Kutipan:

Kemiskinan
adalah isu yang kompleks dan multidimensional,
karena banyaknya pendekatan yang dilakukan terhadap kondisi yang disebut
miskin, maka banyak definisi tentang
kemiskinan. Menurut Bank Dunia
(2000), pada
umumnya definisi kemiskinan mengacu kepada ide dasar bahwa kemiskinan adalah
masalah “kekurangan” dalam “kesejahteraan”.
Kemiskinan
menurut Soerjono Soekanto, (1982, Sosiologi: suatu Pengantar, Rajawali
Press) "kemiskinan diartikan sebagai suatu keadaan dimana seseorang tidak
sanggup memelihara dirinya sendiri sesuai
dengan taraf kehidupan kelompok dan juga tidak mampu memanfaatkan tenaga
mental, maupun fisiknya dalam kelompok tersebut."

Data mentah:
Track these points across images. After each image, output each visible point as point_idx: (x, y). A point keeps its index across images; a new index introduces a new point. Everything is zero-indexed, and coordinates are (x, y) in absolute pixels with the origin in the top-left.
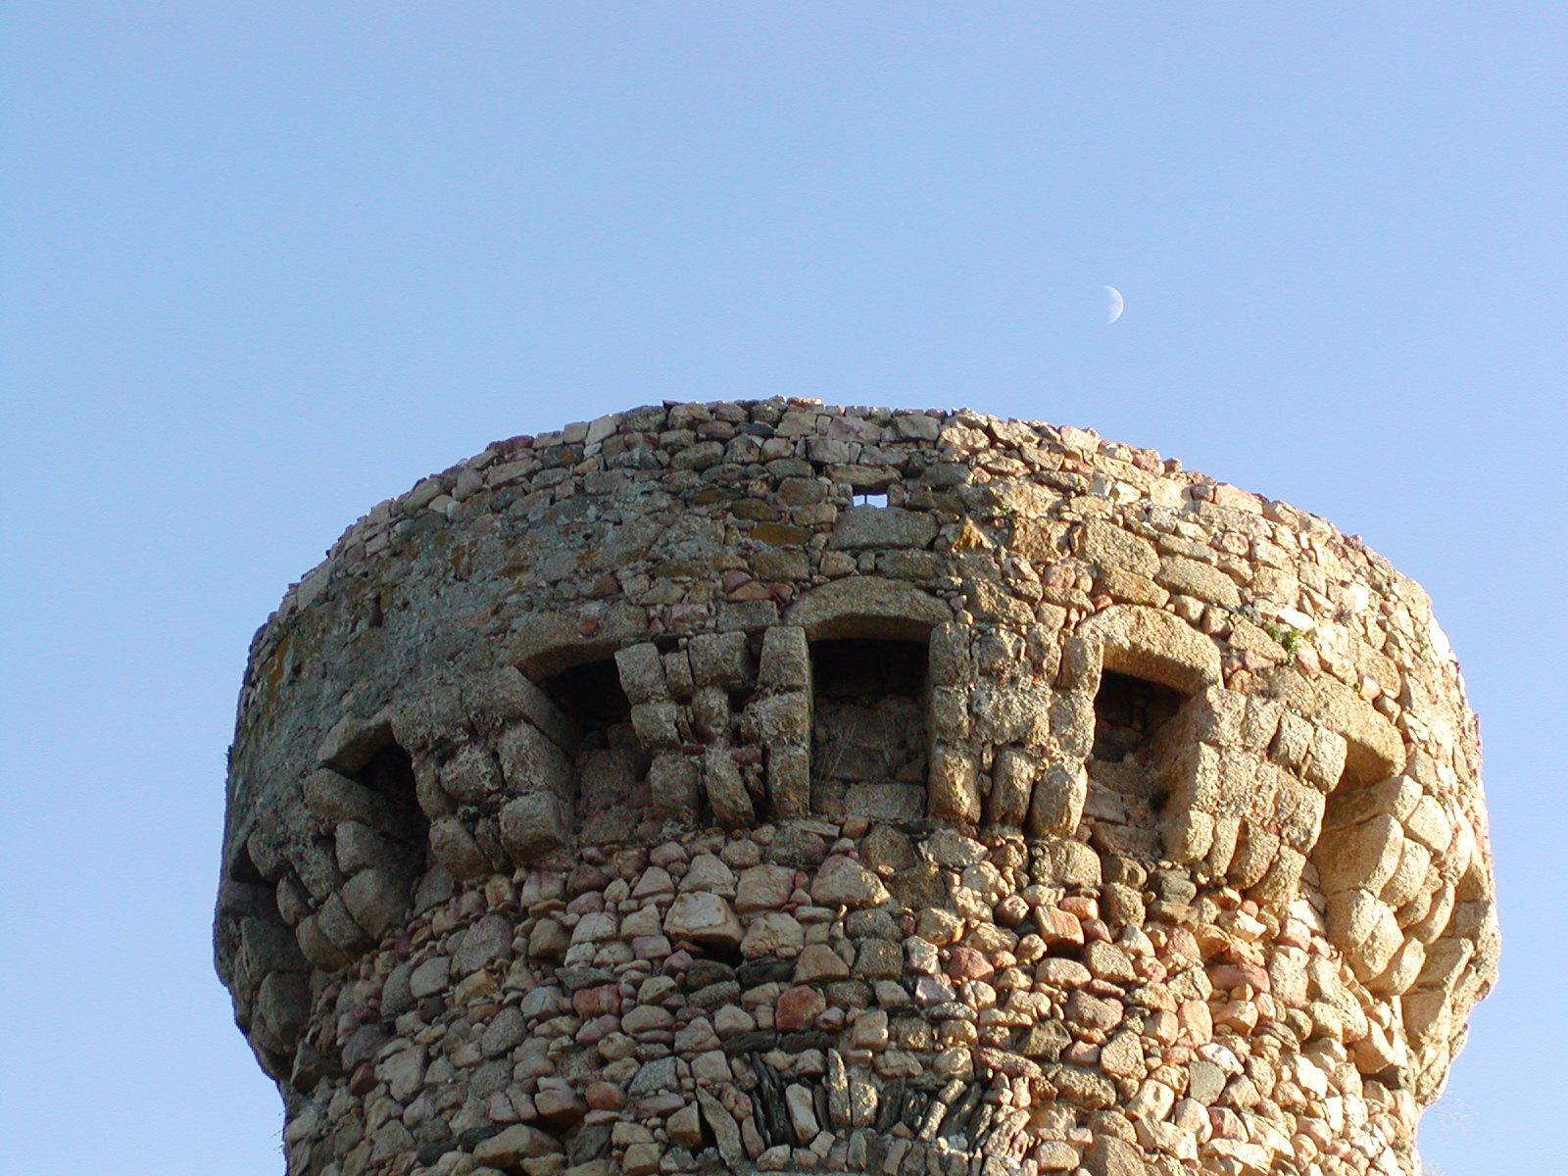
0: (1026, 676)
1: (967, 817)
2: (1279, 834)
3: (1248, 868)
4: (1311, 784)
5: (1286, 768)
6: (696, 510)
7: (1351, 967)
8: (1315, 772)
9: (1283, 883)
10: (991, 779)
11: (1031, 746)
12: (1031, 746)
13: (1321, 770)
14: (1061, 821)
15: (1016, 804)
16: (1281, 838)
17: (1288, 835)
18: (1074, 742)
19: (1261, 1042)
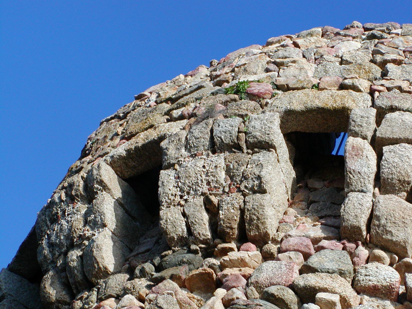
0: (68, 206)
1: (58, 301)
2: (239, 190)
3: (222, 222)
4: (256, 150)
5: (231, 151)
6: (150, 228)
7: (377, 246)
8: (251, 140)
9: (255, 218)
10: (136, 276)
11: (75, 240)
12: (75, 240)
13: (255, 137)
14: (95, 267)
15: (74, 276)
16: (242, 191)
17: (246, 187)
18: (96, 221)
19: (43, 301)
---
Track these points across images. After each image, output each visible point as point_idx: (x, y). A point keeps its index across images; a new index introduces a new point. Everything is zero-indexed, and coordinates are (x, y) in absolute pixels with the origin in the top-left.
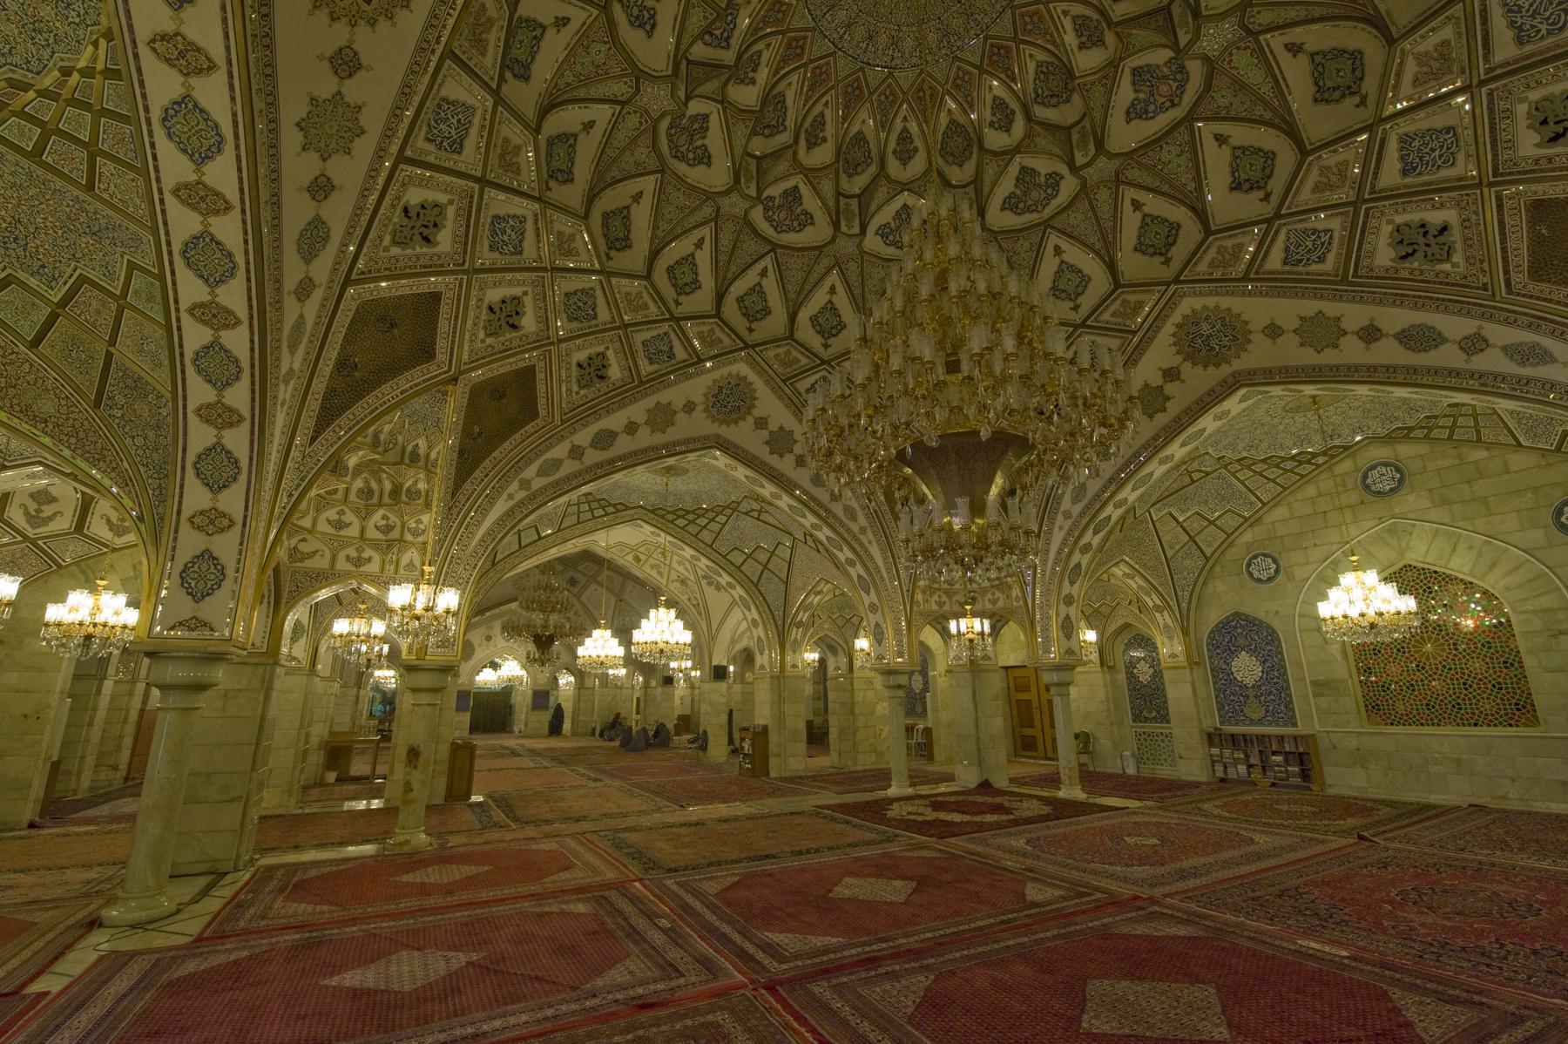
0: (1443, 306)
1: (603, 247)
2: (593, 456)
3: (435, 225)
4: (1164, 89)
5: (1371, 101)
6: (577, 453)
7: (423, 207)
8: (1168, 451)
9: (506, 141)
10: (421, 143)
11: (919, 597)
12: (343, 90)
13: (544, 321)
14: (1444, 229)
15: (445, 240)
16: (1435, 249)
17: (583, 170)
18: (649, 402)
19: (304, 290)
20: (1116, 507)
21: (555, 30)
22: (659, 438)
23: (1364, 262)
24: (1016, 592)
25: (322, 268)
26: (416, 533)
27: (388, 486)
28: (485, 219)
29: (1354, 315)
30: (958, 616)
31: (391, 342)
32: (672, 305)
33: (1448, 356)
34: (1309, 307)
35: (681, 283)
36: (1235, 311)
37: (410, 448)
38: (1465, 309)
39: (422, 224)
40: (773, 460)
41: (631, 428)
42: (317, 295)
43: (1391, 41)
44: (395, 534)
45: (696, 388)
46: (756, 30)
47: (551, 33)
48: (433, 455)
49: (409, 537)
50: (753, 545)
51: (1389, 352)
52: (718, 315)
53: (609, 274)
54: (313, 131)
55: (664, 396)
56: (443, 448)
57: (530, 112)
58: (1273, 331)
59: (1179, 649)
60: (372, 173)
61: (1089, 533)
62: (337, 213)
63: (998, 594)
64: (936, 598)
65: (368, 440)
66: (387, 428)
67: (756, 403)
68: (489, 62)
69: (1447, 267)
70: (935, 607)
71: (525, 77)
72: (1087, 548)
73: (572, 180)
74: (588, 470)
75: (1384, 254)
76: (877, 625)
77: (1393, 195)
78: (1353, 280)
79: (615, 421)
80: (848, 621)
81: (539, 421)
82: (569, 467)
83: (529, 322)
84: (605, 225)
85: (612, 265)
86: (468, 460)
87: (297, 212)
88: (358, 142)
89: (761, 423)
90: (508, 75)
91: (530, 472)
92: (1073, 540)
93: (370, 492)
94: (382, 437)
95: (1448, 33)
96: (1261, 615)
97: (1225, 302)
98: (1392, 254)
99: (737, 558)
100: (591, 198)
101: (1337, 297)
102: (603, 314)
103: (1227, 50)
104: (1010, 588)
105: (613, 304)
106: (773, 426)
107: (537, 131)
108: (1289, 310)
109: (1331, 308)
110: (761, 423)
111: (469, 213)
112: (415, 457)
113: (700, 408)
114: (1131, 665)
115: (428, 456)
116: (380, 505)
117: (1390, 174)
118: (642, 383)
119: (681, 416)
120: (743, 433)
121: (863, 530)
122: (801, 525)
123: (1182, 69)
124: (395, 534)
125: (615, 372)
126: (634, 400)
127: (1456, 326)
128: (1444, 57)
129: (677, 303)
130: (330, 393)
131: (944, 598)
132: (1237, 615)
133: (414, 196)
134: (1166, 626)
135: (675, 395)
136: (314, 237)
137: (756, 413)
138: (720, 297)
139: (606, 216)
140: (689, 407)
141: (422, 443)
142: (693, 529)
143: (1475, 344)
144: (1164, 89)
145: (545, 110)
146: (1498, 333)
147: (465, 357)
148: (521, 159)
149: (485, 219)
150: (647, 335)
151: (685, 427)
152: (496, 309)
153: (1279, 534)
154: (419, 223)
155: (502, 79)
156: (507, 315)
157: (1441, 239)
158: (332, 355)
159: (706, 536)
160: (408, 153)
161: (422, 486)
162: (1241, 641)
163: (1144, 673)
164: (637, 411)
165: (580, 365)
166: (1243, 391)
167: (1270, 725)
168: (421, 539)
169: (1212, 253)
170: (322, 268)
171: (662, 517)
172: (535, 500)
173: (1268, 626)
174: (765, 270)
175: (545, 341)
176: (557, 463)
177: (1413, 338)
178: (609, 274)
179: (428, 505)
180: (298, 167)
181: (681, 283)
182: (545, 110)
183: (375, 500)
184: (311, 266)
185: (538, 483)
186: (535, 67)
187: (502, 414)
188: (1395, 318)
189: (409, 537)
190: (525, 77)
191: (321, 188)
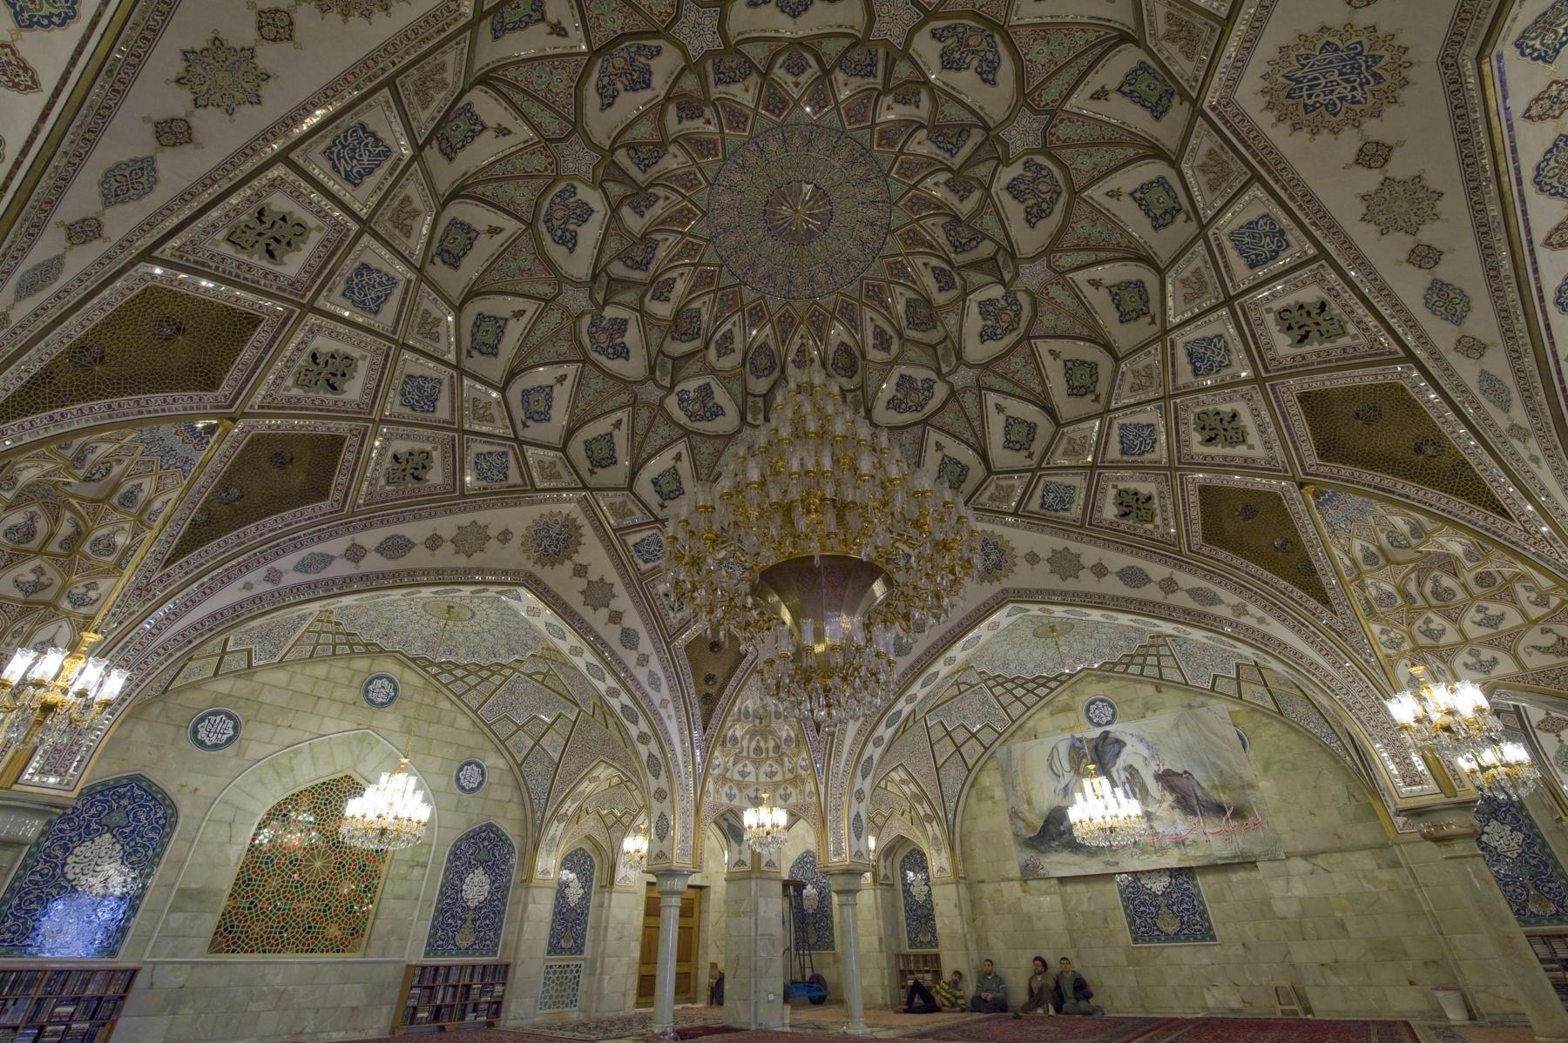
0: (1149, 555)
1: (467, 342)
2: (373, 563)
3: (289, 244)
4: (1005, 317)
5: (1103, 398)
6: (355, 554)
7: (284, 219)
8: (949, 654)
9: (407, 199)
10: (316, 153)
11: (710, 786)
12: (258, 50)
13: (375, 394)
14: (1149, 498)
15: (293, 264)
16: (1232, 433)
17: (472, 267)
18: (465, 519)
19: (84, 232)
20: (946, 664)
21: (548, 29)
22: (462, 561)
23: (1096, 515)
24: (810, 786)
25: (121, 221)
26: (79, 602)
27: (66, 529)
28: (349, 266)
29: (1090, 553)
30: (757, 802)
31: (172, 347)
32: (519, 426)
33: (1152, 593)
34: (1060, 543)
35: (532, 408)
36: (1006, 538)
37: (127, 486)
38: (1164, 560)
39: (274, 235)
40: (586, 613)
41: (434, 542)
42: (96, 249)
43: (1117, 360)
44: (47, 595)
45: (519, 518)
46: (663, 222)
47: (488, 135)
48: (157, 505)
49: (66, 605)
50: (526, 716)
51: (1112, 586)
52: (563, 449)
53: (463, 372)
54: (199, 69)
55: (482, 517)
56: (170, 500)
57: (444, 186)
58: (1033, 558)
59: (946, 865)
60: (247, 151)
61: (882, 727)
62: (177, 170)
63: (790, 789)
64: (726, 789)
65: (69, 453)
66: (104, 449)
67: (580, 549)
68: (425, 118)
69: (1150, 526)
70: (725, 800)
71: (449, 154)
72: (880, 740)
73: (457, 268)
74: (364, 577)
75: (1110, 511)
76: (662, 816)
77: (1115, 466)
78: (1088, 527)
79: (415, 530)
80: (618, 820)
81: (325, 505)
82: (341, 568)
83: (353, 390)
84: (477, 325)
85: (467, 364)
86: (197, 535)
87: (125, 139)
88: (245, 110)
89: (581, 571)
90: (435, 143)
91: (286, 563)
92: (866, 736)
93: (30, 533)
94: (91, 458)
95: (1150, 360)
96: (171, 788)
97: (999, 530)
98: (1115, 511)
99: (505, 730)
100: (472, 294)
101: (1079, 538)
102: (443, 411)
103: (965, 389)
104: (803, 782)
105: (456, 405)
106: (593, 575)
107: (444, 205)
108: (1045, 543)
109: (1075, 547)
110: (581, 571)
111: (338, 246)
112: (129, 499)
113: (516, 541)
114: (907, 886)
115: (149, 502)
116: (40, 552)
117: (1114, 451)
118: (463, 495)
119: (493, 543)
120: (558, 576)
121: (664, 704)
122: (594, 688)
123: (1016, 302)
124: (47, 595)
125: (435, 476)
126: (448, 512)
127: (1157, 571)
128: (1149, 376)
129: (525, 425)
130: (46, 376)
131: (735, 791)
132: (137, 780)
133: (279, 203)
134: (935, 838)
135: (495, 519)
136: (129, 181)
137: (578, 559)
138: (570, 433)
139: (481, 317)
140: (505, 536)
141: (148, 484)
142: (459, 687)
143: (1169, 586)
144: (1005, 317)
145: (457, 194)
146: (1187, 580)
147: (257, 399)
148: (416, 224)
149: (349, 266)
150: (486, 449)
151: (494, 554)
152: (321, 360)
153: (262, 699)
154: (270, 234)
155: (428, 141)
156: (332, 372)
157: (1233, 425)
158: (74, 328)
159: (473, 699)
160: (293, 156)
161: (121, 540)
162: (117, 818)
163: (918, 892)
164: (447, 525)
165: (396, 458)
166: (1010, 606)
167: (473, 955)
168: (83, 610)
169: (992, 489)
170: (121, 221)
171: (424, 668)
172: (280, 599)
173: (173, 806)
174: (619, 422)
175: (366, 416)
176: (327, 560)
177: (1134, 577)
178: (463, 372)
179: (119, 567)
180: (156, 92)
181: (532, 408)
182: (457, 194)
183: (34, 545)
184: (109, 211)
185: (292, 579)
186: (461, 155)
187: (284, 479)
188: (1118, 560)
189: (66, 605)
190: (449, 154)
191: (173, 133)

Perintah latihan:
[A] Tentukan apakah setiap pernyataan berikut sesuai dengan kutipan tentang kemiskinan, lalu jawab ya atau tidak disertai kata-kata penentunya yang dikutip persis dari kutipan itu. (i) Menurut Bank Dunia (2000), kemiskinan umumnya dipahami sebagai masalah kekurangan dalam kesejahteraan. (ii) Kutipan itu menyatakan bahwa kemiskinan hanya memiliki satu definisi. (iii) Soerjono Soekanto mengaitkan kemiskinan dengan taraf kehidupan kelompok.
[B] Tolong lanjutkan kutipan tentang kemiskinan, dimulai sesudah kalimat terakhirnya.

Jawaban tugas:
[A]
(i) Ya: "definisi kemiskinan mengacu kepada ide dasar bahwa kemiskinan adalah masalah “kekurangan” dalam “kesejahteraan”."
(ii) Tidak: "maka banyak definisi tentang kemiskinan."
(iii) Ya: "tidak sanggup memelihara dirinya sendiri sesuai dengan taraf kehidupan kelompok"

[B]
Amartya
Sen, seperti dikutip dari Bloom dan Canning (2001, The Health and Poverty of
Nations: From Theory to Practice, School of Public Health, Harvard
University, Boston and Dept. of Economics, Queens University, Belfast)
mengatakan bahwa seseorang dikatakan miskin bila mengalami "capability
deprivation" dimana seseorang tersebut mengalami kekurangan kebebasan
yang substantif. Menurut Bloom dan Canning, kebebasan substantif ini memiliki
dua sisi: kesempatan dan rasa aman. Kesempatan membutuhkan pendidikan dan
keamanan membutuhkan kesehatan.
Todaro, (1984,
Ekonomi bagi Negara sedang Berkembang buku I, hal 308) "Pendapatan
perkapita yang tinggi bukan merupakan jaminan tiadanya sejumlah kemiskinan
absolut"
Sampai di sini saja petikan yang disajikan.